Siguiendo este ejemplo, y el contexto de la crisis por la pandemia de Covid-19, la Junta de Gobierno de Banxico ha mantenido su tasa de interés de política monetaria, a manera de una política monetaria facilitadora de la liquidez, después de varios recortes consecutivos en la tasa de referencia con el objetivo principal de inyectar liquidez al sistema financiero en medio de la actual crisis, dentro del margen de diferencia que la inflación observada y objetivo habían mostrado en la historia reciente.

La perspectiva de si las presiones inflacionarias observadas seguirán siendo o no coyunturales ya constituye el gran tema de debate en las futuras reuniones de la Junta de Gobierno, pues de eso dependerá el consenso y la toma de decisiones sobre el rumbo de la política monetaria del país.

La autonomía en la política monetaria y el manejo prudente de sus instrumentos son la delicada línea de flotación de nuestro país en medio de la tempestad que se vislumbra con motivo de las elecciones estatales y federales en los próximos meses de este año.

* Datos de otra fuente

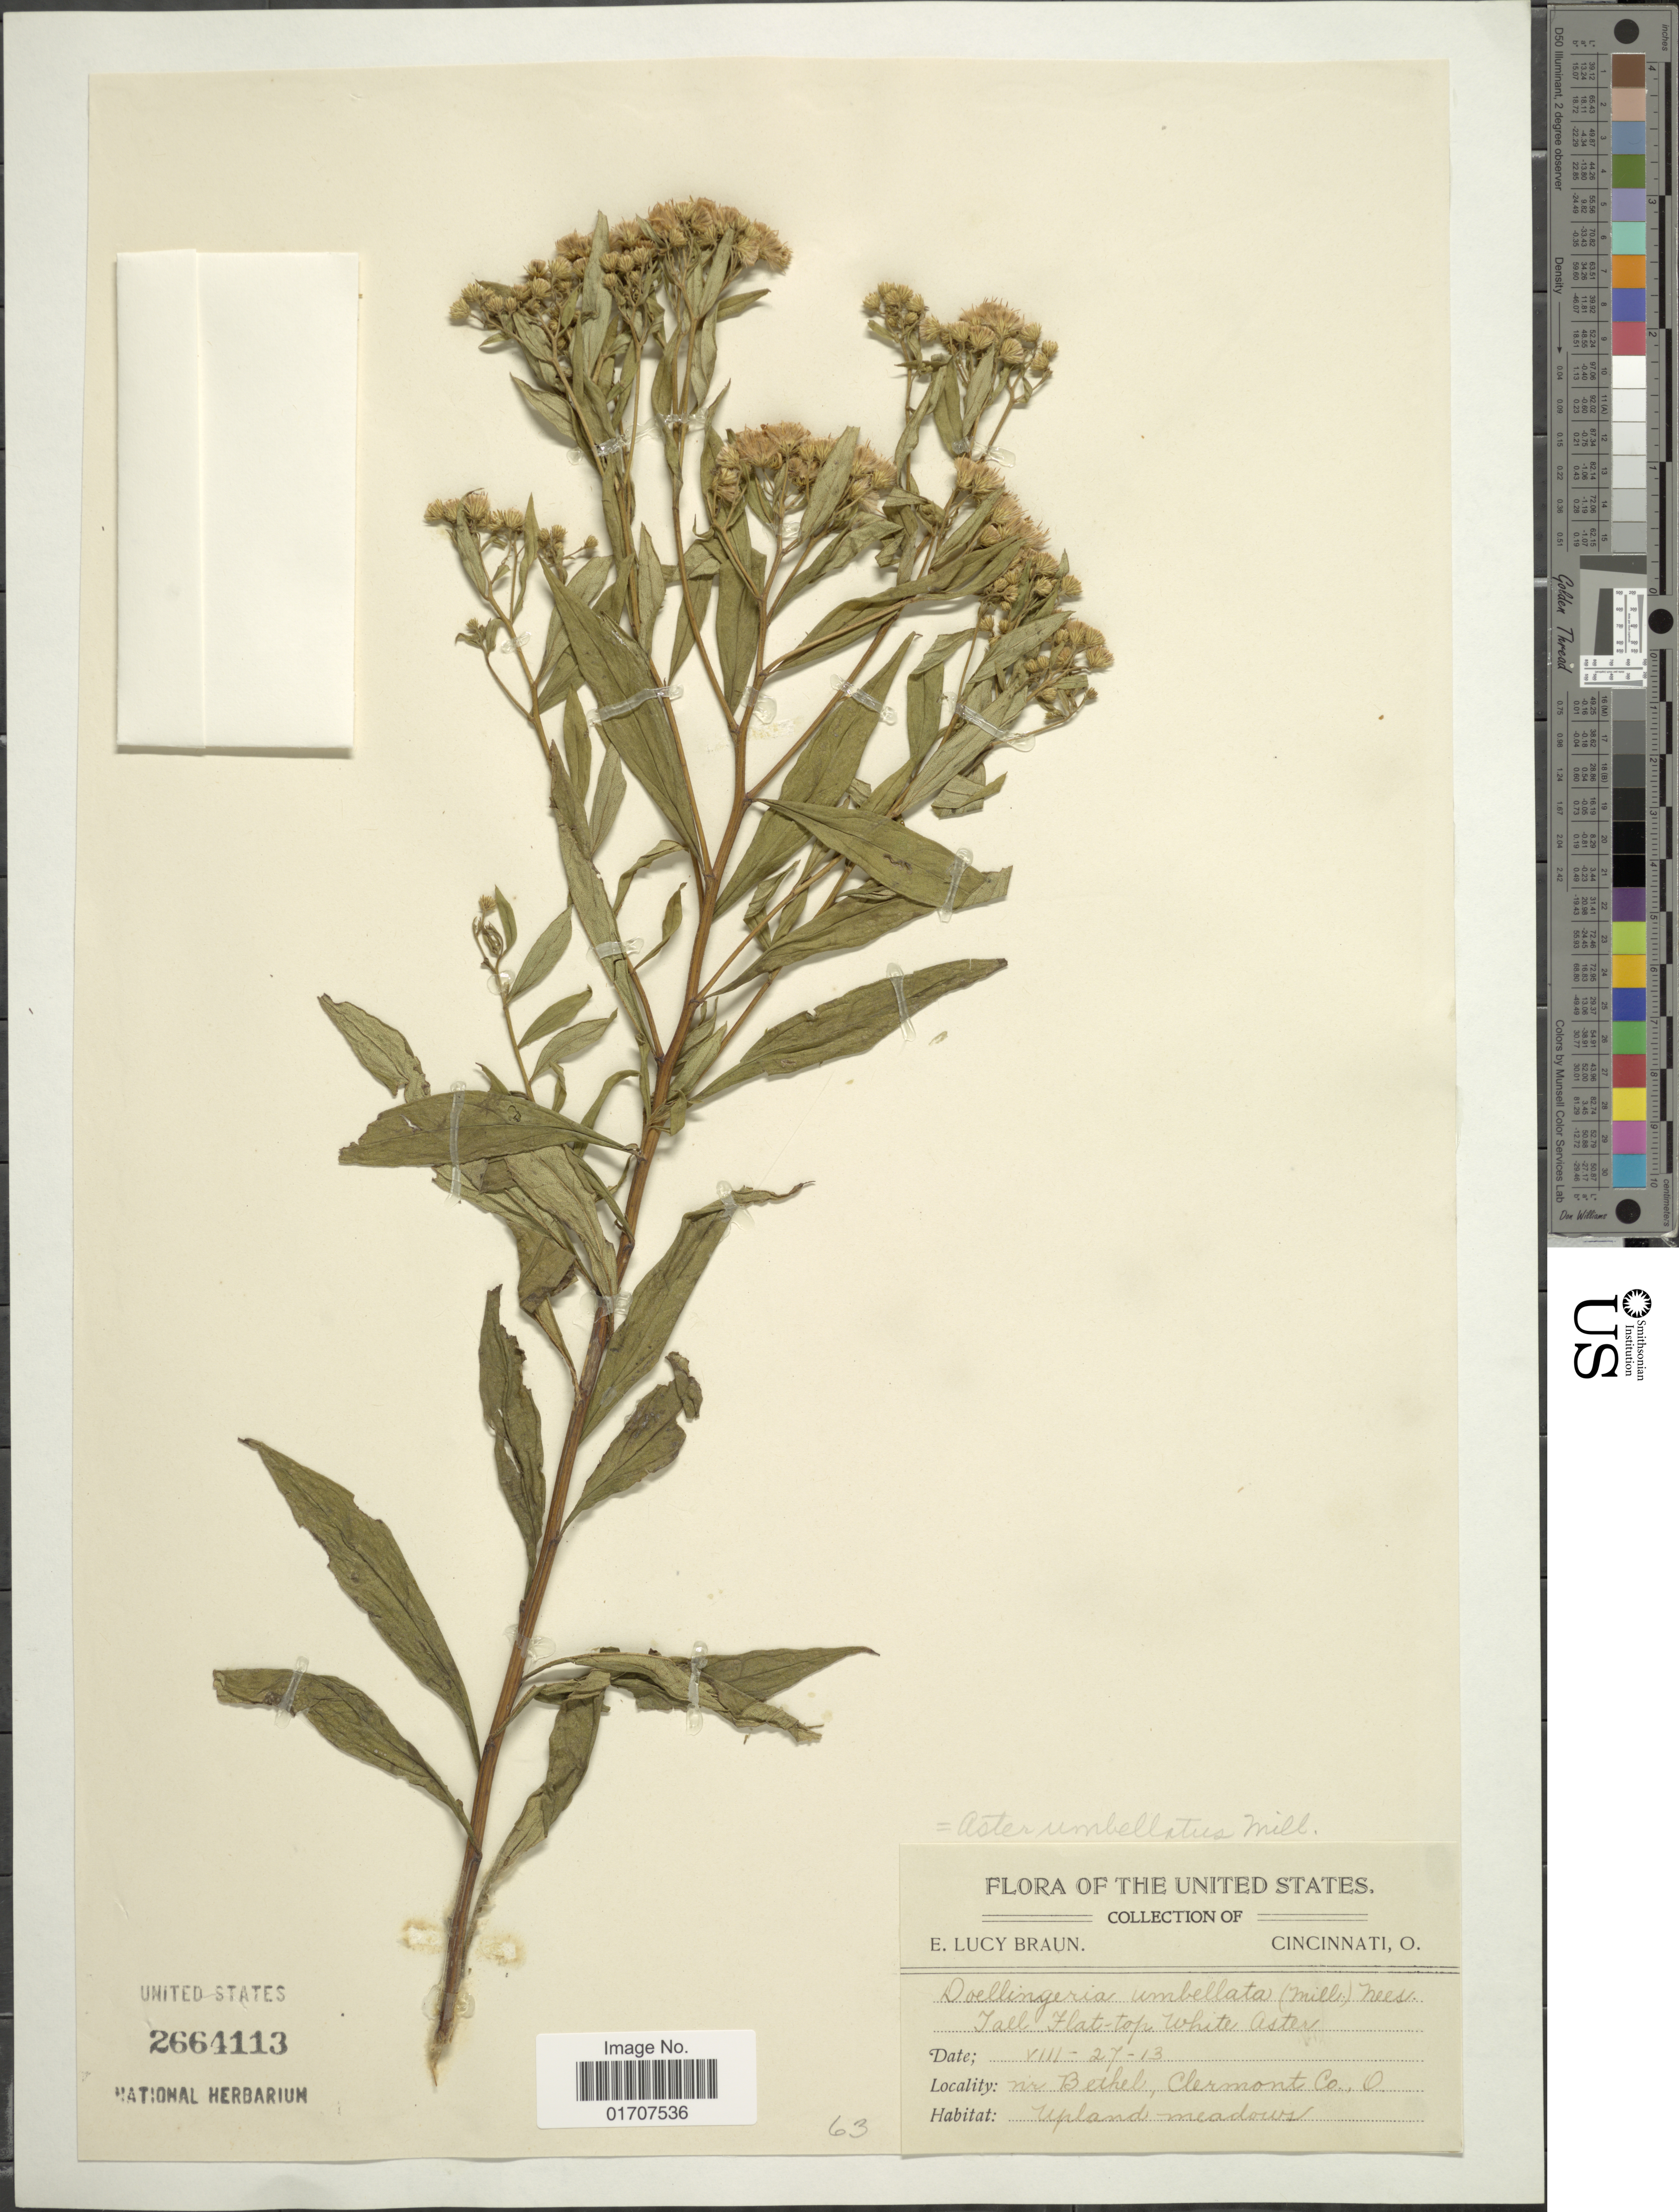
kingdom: Plantae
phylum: Tracheophyta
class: Magnoliopsida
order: Asterales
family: Asteraceae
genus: Doellingeria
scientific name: Doellingeria umbellata var. umbellata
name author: Nees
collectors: E. L. Braun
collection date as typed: Transcribed d/m/y: 27/8/13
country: United States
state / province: Ohio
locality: Nr Bethel, Clermont Co.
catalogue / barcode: US 2664113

Lo último que necesitan los más pobres del país, luego de poner en riesgo su capital humano en forma de salud y educación durante la actual pandemia, es destruir su ya vulnerable poder adquisitivo con el gravamen regresivo por excelencia: el impuesto inflacionario.

Como lo hemos señalado en otras entregas, la independencia y credibilidad del Banco de México es un activo muy valioso que ha costado décadas construir, y un pilar del desarrollo modero del país. Esperemos que la sana distancia prevalezca de Banco de México, y que la autonomía siga garantizando la estabilidad que había distinguido a nuestro país como uno de los líderes a nivel internacional en términos de regulación financiera y control inflacionario.